Below are records; please give the number of their lines that contain the string "labels", and only that number.
── INPUT DATA ──
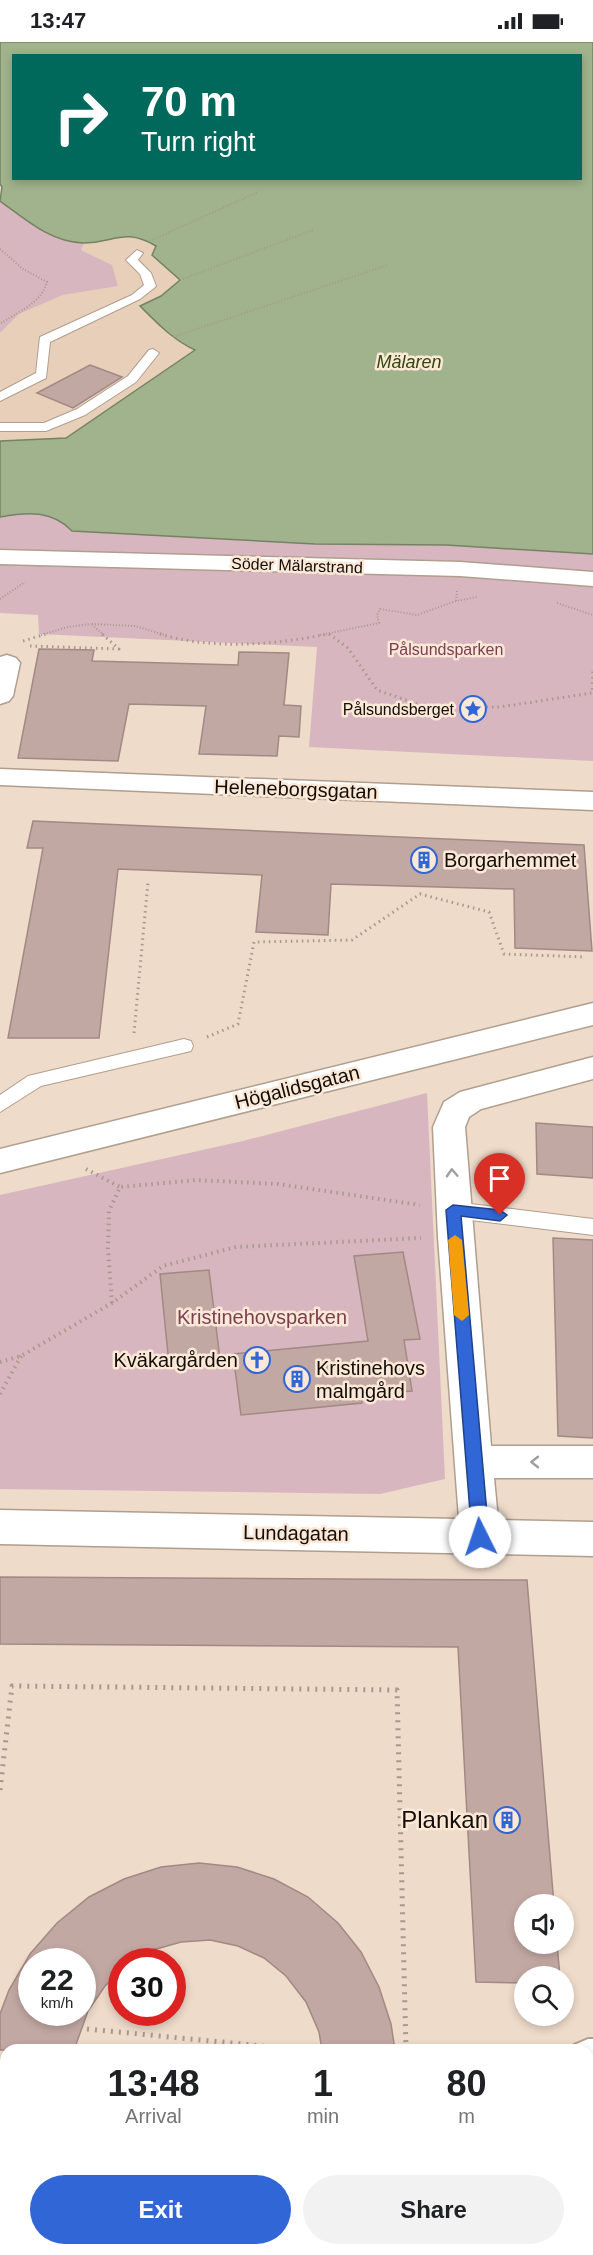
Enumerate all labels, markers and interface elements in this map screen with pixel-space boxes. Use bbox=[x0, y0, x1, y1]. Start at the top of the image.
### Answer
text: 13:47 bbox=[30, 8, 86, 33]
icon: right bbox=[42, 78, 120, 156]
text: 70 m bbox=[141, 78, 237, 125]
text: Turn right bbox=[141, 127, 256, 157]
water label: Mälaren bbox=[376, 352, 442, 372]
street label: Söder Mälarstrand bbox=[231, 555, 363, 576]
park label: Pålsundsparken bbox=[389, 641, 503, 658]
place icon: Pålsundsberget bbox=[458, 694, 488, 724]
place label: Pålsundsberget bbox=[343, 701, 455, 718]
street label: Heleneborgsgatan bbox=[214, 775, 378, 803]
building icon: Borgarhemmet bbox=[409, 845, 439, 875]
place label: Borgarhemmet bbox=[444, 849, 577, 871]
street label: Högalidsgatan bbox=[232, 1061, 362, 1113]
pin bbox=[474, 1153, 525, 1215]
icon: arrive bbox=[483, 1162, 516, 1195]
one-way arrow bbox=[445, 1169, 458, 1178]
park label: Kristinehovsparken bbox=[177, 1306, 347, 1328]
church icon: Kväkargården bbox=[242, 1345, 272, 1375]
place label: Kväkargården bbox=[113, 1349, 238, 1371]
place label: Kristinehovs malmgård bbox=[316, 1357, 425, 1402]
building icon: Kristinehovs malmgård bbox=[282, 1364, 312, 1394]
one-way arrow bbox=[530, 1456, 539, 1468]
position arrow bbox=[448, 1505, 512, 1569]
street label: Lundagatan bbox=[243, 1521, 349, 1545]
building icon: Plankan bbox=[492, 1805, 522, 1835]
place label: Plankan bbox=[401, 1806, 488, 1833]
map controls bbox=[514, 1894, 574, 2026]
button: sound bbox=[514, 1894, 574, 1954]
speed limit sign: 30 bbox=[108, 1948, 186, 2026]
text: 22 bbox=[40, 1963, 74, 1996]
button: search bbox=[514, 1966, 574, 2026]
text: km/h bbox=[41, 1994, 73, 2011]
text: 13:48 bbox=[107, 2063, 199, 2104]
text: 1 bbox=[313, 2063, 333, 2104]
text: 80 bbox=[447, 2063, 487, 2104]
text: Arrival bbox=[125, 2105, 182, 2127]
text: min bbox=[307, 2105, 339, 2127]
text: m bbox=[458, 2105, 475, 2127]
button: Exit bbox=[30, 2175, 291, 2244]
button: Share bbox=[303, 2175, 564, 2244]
───
── INPUT DATA ──
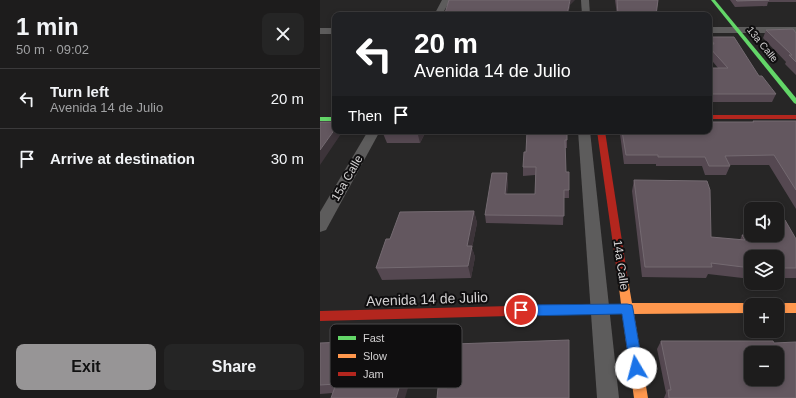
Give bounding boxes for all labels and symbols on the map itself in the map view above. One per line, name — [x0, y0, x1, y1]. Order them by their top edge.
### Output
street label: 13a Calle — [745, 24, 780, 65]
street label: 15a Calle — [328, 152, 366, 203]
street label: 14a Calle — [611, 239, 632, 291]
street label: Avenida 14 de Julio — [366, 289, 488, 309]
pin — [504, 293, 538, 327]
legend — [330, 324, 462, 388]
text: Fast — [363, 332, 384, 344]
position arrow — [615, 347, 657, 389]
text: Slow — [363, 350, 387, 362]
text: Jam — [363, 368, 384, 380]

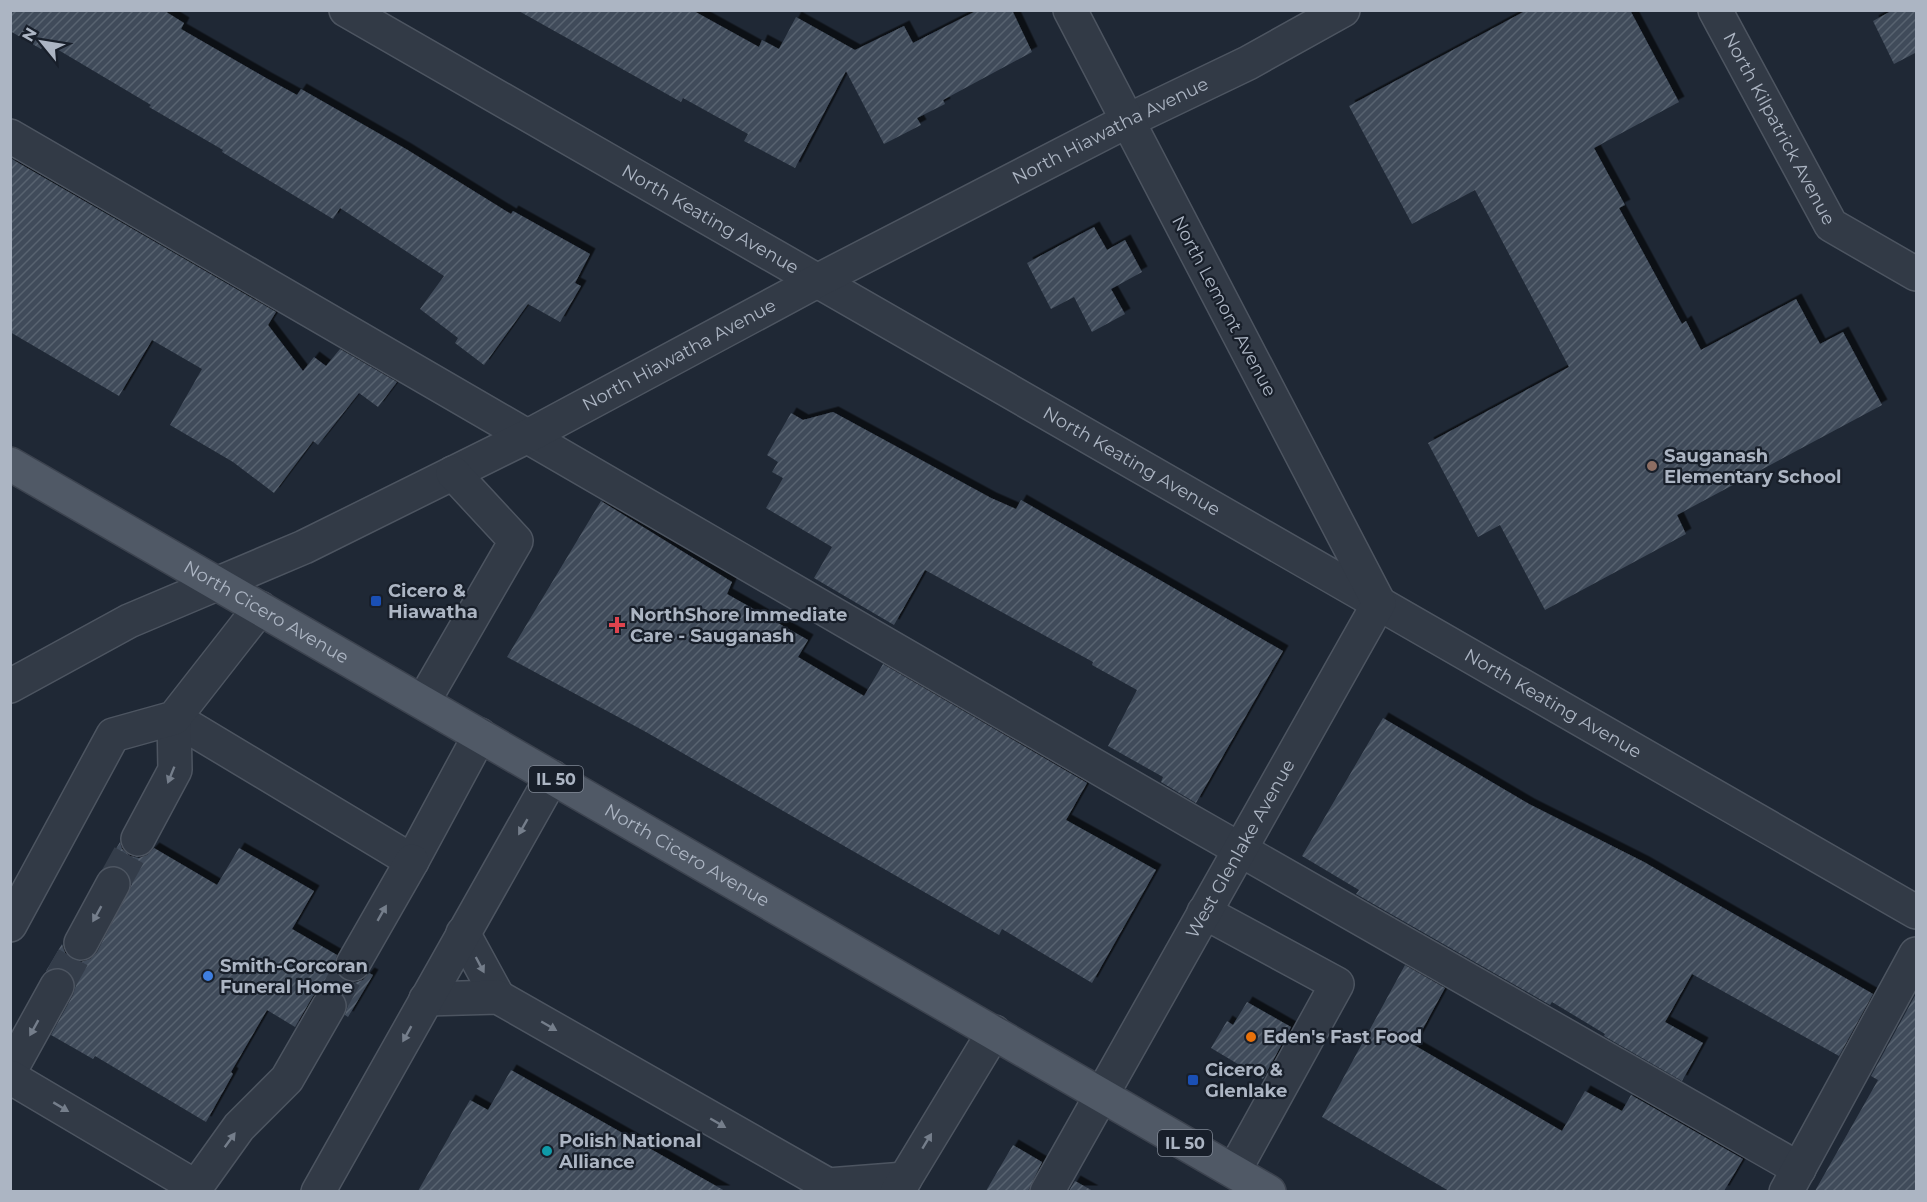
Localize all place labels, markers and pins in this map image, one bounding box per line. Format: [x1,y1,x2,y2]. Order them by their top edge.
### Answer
───
── INPUT DATA ──
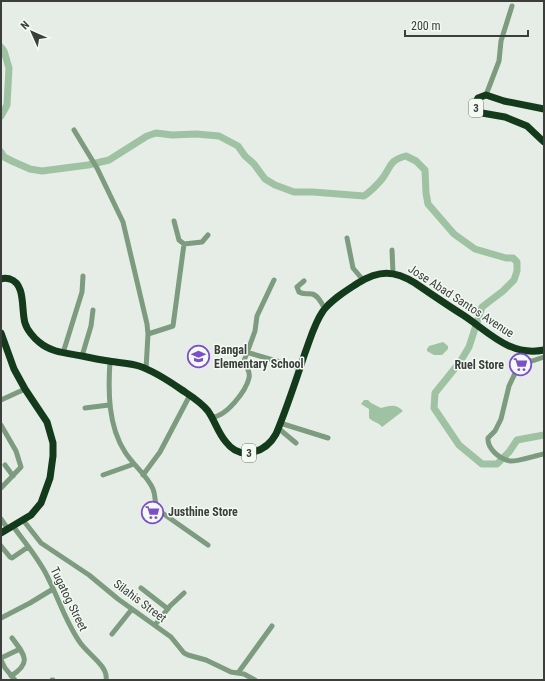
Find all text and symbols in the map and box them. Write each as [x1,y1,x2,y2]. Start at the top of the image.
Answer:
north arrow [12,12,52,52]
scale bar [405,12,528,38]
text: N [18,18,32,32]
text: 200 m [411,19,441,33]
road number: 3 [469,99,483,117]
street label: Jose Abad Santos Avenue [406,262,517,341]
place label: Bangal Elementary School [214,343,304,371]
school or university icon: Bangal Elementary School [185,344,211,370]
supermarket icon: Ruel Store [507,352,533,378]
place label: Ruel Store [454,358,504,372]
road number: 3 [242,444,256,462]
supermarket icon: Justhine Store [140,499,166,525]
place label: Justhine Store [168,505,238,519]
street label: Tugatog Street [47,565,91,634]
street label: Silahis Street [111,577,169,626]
───
ANSWER BOX: 3